* Task prompt: Copy the text of the rows below character for character, from the very first line through the line that contains "Reservados. Powered by", including both of those lines.

* Supplied information:

((

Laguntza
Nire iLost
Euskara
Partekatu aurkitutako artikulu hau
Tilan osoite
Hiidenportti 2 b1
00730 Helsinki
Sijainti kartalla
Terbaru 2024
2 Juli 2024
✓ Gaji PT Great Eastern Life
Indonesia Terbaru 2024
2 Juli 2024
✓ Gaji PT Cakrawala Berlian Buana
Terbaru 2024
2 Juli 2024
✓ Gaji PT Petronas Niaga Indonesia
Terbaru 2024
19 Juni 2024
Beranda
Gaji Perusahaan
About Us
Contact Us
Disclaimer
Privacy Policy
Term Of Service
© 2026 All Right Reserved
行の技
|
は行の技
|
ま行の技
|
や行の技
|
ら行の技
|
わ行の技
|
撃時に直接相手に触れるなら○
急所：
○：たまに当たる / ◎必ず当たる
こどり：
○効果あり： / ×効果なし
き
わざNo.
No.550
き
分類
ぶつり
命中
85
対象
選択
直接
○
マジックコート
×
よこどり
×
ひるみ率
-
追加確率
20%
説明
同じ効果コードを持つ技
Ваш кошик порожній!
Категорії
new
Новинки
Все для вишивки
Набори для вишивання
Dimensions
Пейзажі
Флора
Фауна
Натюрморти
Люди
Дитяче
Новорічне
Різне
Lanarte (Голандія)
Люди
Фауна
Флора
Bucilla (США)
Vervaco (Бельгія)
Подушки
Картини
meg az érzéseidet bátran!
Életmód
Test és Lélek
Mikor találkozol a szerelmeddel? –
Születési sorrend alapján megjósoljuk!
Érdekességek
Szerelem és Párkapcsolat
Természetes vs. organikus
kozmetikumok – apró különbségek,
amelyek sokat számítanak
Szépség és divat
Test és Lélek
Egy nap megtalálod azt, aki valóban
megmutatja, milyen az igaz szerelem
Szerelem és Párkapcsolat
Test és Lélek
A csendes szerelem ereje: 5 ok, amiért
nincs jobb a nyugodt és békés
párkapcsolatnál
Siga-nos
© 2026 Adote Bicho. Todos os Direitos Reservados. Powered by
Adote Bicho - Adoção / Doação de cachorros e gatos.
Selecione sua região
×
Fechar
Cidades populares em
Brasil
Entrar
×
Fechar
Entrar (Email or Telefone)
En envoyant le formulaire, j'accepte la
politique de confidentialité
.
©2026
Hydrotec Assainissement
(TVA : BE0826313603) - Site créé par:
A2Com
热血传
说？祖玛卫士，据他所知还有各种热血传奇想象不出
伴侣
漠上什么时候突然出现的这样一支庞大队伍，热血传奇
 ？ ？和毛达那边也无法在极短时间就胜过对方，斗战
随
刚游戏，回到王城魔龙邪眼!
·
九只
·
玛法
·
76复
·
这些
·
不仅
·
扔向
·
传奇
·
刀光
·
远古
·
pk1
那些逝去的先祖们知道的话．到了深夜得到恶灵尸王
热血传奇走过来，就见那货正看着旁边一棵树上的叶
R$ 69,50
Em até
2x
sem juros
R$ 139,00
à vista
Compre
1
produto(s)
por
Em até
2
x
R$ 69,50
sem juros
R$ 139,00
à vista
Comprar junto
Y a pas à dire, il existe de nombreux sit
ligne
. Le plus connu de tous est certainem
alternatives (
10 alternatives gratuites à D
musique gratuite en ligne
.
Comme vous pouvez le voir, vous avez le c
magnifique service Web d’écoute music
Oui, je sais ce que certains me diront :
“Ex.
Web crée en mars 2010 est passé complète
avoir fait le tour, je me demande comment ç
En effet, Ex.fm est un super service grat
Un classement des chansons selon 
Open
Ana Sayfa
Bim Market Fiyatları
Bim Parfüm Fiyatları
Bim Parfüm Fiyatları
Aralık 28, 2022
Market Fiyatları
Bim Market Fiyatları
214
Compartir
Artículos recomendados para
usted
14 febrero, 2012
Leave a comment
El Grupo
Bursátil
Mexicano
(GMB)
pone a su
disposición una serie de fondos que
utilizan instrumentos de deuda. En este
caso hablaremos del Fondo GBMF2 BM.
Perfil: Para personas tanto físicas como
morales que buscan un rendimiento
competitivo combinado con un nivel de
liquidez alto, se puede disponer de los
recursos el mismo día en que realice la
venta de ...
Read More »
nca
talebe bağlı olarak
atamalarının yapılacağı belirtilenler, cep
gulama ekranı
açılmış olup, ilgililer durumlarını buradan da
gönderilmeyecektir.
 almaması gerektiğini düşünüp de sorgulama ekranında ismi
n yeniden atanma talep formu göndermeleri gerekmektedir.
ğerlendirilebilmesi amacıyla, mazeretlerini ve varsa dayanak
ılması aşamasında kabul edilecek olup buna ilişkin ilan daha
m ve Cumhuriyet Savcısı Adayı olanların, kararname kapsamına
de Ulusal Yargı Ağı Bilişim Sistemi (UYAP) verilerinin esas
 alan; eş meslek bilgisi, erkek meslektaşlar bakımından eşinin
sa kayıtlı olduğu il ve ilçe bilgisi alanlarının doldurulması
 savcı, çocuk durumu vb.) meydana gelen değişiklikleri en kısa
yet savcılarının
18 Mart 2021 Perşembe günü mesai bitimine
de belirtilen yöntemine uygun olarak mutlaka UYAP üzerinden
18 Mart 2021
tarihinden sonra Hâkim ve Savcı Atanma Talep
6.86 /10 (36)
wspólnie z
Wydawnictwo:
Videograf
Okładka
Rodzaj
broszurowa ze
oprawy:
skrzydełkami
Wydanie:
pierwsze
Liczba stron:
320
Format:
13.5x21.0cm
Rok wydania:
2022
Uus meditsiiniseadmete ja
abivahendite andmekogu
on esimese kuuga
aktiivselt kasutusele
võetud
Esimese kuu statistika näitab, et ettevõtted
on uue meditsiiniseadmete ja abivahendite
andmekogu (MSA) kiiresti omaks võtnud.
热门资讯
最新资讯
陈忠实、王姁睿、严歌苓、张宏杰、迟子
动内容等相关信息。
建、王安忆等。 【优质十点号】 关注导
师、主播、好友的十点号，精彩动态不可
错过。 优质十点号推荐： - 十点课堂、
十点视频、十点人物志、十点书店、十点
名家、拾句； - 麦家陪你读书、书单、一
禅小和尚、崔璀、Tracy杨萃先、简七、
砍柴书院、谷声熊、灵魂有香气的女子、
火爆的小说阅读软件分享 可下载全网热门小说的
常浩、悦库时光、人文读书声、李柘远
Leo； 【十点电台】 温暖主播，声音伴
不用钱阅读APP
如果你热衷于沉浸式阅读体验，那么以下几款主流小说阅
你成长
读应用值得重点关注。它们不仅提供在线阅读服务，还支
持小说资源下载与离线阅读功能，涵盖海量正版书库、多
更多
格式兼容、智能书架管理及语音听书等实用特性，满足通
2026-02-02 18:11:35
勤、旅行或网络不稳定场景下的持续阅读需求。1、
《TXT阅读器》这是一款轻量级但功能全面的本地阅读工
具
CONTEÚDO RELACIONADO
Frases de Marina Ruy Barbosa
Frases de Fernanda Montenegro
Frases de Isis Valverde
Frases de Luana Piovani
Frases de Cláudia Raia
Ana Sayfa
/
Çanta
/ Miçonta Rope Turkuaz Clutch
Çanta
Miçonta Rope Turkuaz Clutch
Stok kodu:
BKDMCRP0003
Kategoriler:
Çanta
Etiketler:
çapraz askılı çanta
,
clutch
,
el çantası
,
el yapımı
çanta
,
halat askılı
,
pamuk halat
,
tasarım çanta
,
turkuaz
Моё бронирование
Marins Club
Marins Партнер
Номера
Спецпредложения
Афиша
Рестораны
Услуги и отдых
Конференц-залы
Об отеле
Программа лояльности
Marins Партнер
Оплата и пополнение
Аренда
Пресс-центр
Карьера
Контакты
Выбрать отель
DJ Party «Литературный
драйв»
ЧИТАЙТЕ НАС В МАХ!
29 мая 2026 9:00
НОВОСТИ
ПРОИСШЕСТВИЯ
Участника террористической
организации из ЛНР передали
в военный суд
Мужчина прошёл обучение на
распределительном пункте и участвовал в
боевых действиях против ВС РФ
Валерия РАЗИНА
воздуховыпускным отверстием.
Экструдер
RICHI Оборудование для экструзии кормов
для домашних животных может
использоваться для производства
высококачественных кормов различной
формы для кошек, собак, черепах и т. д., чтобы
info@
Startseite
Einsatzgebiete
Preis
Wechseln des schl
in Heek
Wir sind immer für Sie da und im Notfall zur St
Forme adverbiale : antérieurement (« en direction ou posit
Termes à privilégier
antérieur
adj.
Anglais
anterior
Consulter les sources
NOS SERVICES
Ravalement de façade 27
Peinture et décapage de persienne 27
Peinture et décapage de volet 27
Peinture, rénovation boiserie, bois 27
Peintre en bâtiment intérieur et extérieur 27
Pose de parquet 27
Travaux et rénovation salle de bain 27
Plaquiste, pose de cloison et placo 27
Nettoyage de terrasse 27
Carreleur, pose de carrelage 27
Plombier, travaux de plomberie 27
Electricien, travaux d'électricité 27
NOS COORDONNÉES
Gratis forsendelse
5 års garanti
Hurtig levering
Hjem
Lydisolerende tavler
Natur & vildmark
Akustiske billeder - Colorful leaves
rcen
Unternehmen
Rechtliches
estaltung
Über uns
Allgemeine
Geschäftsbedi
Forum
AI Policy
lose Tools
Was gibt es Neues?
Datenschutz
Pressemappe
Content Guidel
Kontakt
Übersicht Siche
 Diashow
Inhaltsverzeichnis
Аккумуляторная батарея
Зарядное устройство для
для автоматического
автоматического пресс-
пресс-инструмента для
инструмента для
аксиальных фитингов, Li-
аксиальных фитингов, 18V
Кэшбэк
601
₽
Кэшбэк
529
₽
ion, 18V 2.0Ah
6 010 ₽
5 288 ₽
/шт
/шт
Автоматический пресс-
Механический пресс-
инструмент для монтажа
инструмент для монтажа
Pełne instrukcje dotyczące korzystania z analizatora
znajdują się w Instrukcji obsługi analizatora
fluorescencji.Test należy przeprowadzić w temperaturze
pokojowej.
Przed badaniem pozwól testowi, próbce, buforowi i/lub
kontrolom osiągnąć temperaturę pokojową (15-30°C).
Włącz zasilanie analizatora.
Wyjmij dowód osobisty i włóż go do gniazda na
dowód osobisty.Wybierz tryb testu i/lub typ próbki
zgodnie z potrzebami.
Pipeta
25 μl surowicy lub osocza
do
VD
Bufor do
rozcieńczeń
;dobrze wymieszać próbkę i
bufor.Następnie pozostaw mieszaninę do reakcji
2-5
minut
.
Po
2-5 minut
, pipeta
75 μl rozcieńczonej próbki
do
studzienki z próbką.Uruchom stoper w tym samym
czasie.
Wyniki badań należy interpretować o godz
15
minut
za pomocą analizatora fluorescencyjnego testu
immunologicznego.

))

* Response box:
Laguntza
Nire iLost
Euskara
Partekatu aurkitutako artikulu hau
Tilan osoite
Hiidenportti 2 b1
00730 Helsinki
Sijainti kartalla
Terbaru 2024
2 Juli 2024
✓ Gaji PT Great Eastern Life
Indonesia Terbaru 2024
2 Juli 2024
✓ Gaji PT Cakrawala Berlian Buana
Terbaru 2024
2 Juli 2024
✓ Gaji PT Petronas Niaga Indonesia
Terbaru 2024
19 Juni 2024
Beranda
Gaji Perusahaan
About Us
Contact Us
Disclaimer
Privacy Policy
Term Of Service
© 2026 All Right Reserved
行の技
|
は行の技
|
ま行の技
|
や行の技
|
ら行の技
|
わ行の技
|
撃時に直接相手に触れるなら○
急所：
○：たまに当たる / ◎必ず当たる
こどり：
○効果あり： / ×効果なし
き
わざNo.
No.550
き
分類
ぶつり
命中
85
対象
選択
直接
○
マジックコート
×
よこどり
×
ひるみ率
-
追加確率
20%
説明
同じ効果コードを持つ技
Ваш кошик порожній!
Категорії
new
Новинки
Все для вишивки
Набори для вишивання
Dimensions
Пейзажі
Флора
Фауна
Натюрморти
Люди
Дитяче
Новорічне
Різне
Lanarte (Голандія)
Люди
Фауна
Флора
Bucilla (США)
Vervaco (Бельгія)
Подушки
Картини
meg az érzéseidet bátran!
Életmód
Test és Lélek
Mikor találkozol a szerelmeddel? –
Születési sorrend alapján megjósoljuk!
Érdekességek
Szerelem és Párkapcsolat
Természetes vs. organikus
kozmetikumok – apró különbségek,
amelyek sokat számítanak
Szépség és divat
Test és Lélek
Egy nap megtalálod azt, aki valóban
megmutatja, milyen az igaz szerelem
Szerelem és Párkapcsolat
Test és Lélek
A csendes szerelem ereje: 5 ok, amiért
nincs jobb a nyugodt és békés
párkapcsolatnál
Siga-nos
© 2026 Adote Bicho. Todos os Direitos Reservados. Powered by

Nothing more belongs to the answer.